Like other climbers, she has experienced falls (though not, thankfully, the kind where you’re stopped by the ground). Spivak finds the study of climbing safety and situation analyses fascinating. “For me, the perspective from 1,000 feet high is serenity,” she says.
Spivak was temporarily absent from the rocks in 2013 as she and her fiancé literally built their new home together and she performed her band-mom and volleyball-mom duties. But she still keeps busy with all manner of physical activity closer to home, including martial arts, yoga, mountain biking and road biking. Spivak also likes steep-slope skiing, surfing and kayaking. “I’m an experience pig,” she says.
A Tale of Two Sports
“It’s about the speed and the improvisation,” says Peter Iannone, CFO of freight forwarder Unitrans International, about his love of ice hockey. “You have a position, but that doesn’t mean much. You have to improvise and move around out there.”
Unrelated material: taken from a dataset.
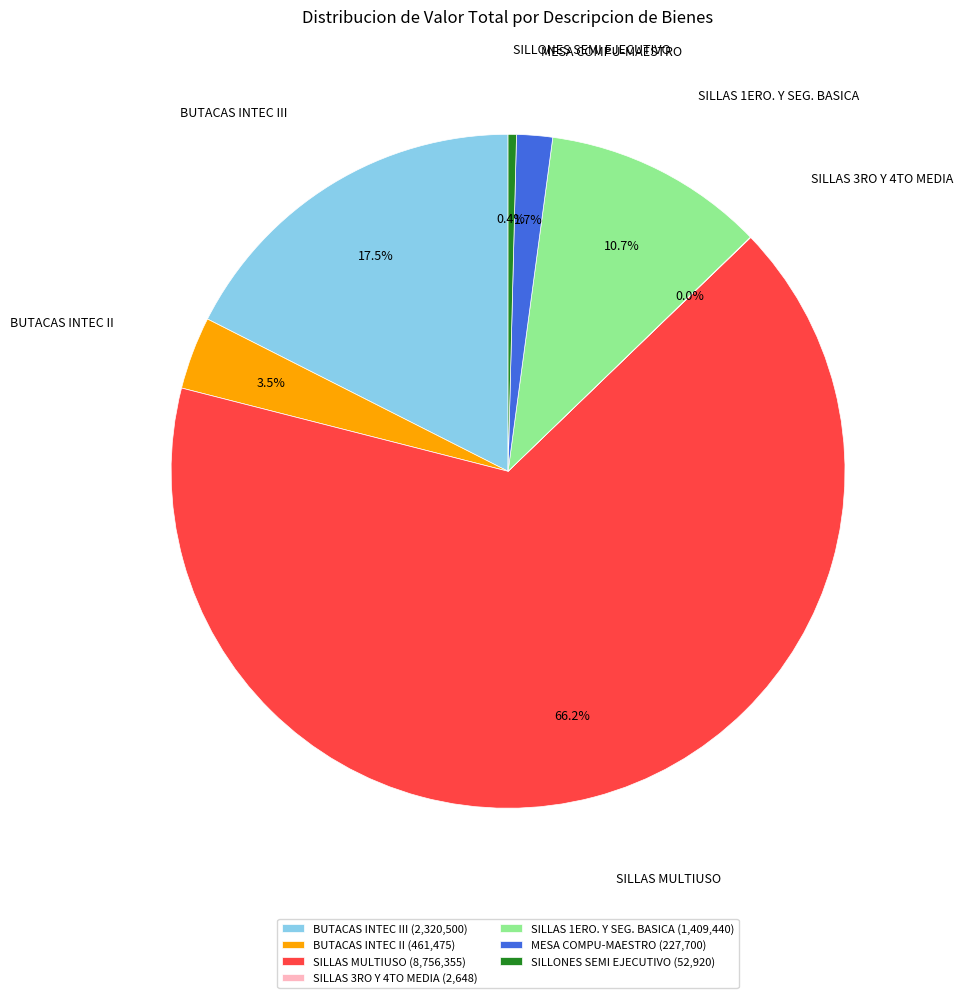

Does SILLAS 1ERO. Y SEG. BASICA represent more than half of the total?

No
Iannone taking a 45-minute hike up a mountain in Silverton, Co., for his next run.
At age 56, Iannone, who’s been playing hockey since he was five, still plays in an adult men’s league twice a week, year-round. “I grew up in New England while Bobby Orr was on the Bruins,” he says. “It wasn’t a matter of whether you played hockey. It was whether you were any good.”
Iannone lists snow skiing as a hobby of equal import as hockey. “In my mid-20s, I started dating a girl whose whole family skied. She said, ‘If this is going to work, you have to ski.’ Well, I’ve been married to her for 27 years, so I guess it worked.”
The tradition was passed down to the next generation. “We always told our three kids, ‘You can do whatever you want. If you don’t like hockey, no big deal. But you’re going to ski.’ It’s something we’ve always enjoyed together.”
In fact, Iannone’s son, who graduated from the University of Southern California in December, has been “a ski bum” since then in Jackson Hole, Wyo., where the family has relatives. “It’s good work if you can get it,” Dad observes.
But, Iannone is asked, which sport is his personal favorite?
Long pause. Big sigh. “Can I say both?” he pleads.